Ähnliche gilt auch für die Blockchain-Strategie des Freistaats. Auch hier ist man schon länger aktiv will das bisherige Engagement aber weiter ausbauen. Dabei will man auf drei Schwerpunkte setzen:

  • Bayern.Block: Bayern wird als international führender Blockchain-Standort etabliert. Dabei werden relevante Akteure der Branche vernetzt und zusammengeführt. Das Bayerische Center für Blockchain [bc]² unterstützt den Austausch und Dialog innerhalb und außerhalb des Ökosystems und steigert die internationale Sichtbarkeit des Blockchain-Standorts Bayern.
  • Bayern.Chain: Bayern setzt auf Umsetzungsorientierung. Der Freistaat baut eigene Kompetenzen auf, indem konkrete Anwendungen angestoßen, gefördert oder für den staatlichen Bereich selbst entwickelt werden. Bayern.Chain umfasst unter anderem eine Maßnahme, die sich mit der Eindämmung von Umsatzsteuerbetrugsfällen im Online-Handel befasst. Auch soll geprüft werden, wie die Blockchain-basierte Verifikation auch auf Zeugnisse weiterer Einrichtungen ausgeweitet werden kann.
  • Bayern.Trust: Bayern ermöglicht für die Bürger einen pragmatischen und informierten Umgang mit den Technologien und ihren Anwendungen. Das Themengebiet Blockchain soll dafür unter anderem im Informatikunterricht intensiver behandelt werden.
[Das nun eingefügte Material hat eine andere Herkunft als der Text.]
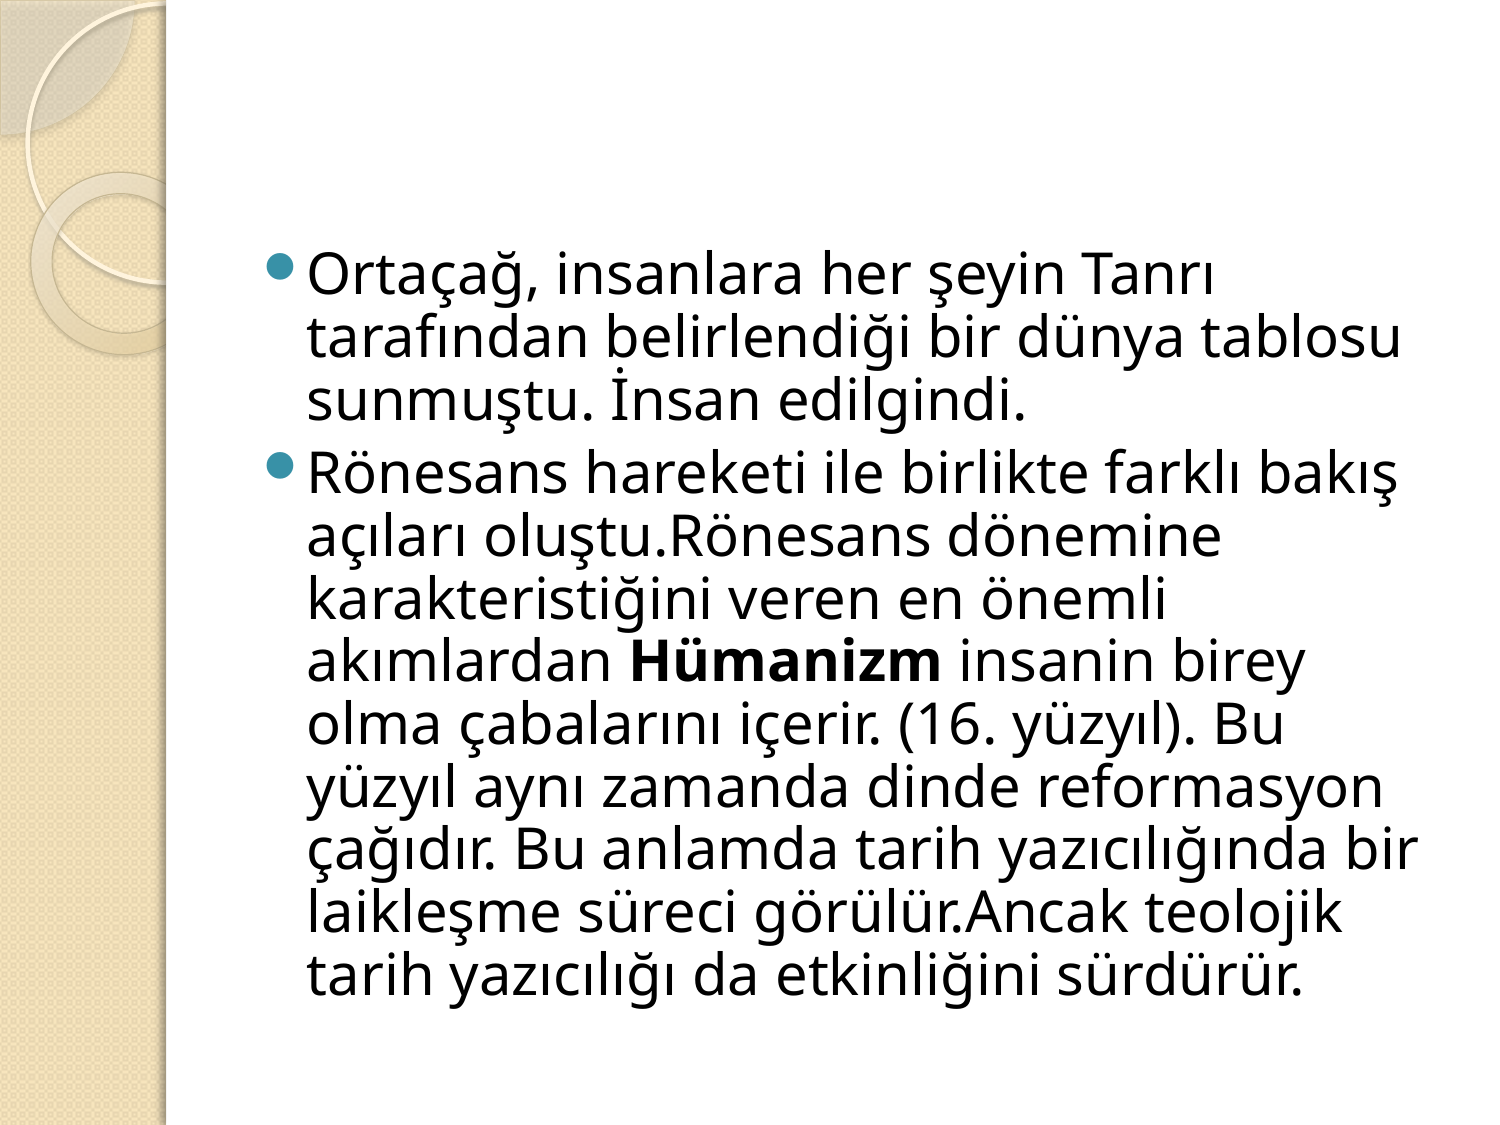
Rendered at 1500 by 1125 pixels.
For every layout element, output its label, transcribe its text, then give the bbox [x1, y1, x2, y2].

list Ortaçağ, insanlara her şeyin Tanrı tarafından belirlendiği bir dünya tablosu sunmuştu. İnsan edilgindi. Rönesans hareketi ile birlikte farklı bakış açıları oluştu.Rönesans dönemine karakteristiğini veren en önemli akımlardan Hümanizm insanin birey olma çabalarını içerir. (16. yüzyıl). Bu yüzyıl aynı zamanda dinde reformasyon çağıdır. Bu anlamda tarih yazıcılığında bir laikleşme süreci görülür.Ancak teolojik tarih yazıcılığı da etkinliğini sürdürür. [235, 237, 1466, 1025]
Ebenso wird das Engagement für die Toursimusbranche und die Förderung des Mittelstands weiter fortgeführt. So soll im niederbayerischen Waldkirchen die Kompetenzstelle Digitalisierung der Landesmarketingorganisation by.TM eingerichtet werden. Ziel ist es hier, die Vermarktung Bayerns durch digitale Infrastrukturprojekte zu unterstützen und dadurch das touristische Angebot zu verbessern.

Und zur Unterstützung der bayerischen Unternehmen will die Staatsregierung das Projekt Digitalbonus weiterführen. Dazu heißt es aus dem Kabinett: „Die Digitalisierung der Unternehmen ist eine der größten Herausforderungen für die Wirtschaft. Besonders für kleinere und mittlere Unternehmen ist dieser Wandel mit immensen Investitionen in die digitale Infrastruktur herausfordernd. Aus diesem Grund hat die Staatsregierung mit dem Digitalbonus ein (...) Förderprogramm ins Leben gerufen. Mit ihm werden Unternehmen finanziell unterstützt, ihre Geschäftsmodelle und Prozesse zu digitalisieren sowie ihre IT-Sicherheit zu verbessern. Gefördert werden Entwicklung, Einführung oder Verbesserung von Produkten, Dienstleistungen und Prozessen durch entsprechende Hard- oder Software.“

Die Staatsregierung will dieses Konzept daher weiterführen. Im Rahmen der Hightech Agenda Bayern soll der Digitalbonus mit 60 Millionen Euro jährlich dauerhaft fortgeführt werden.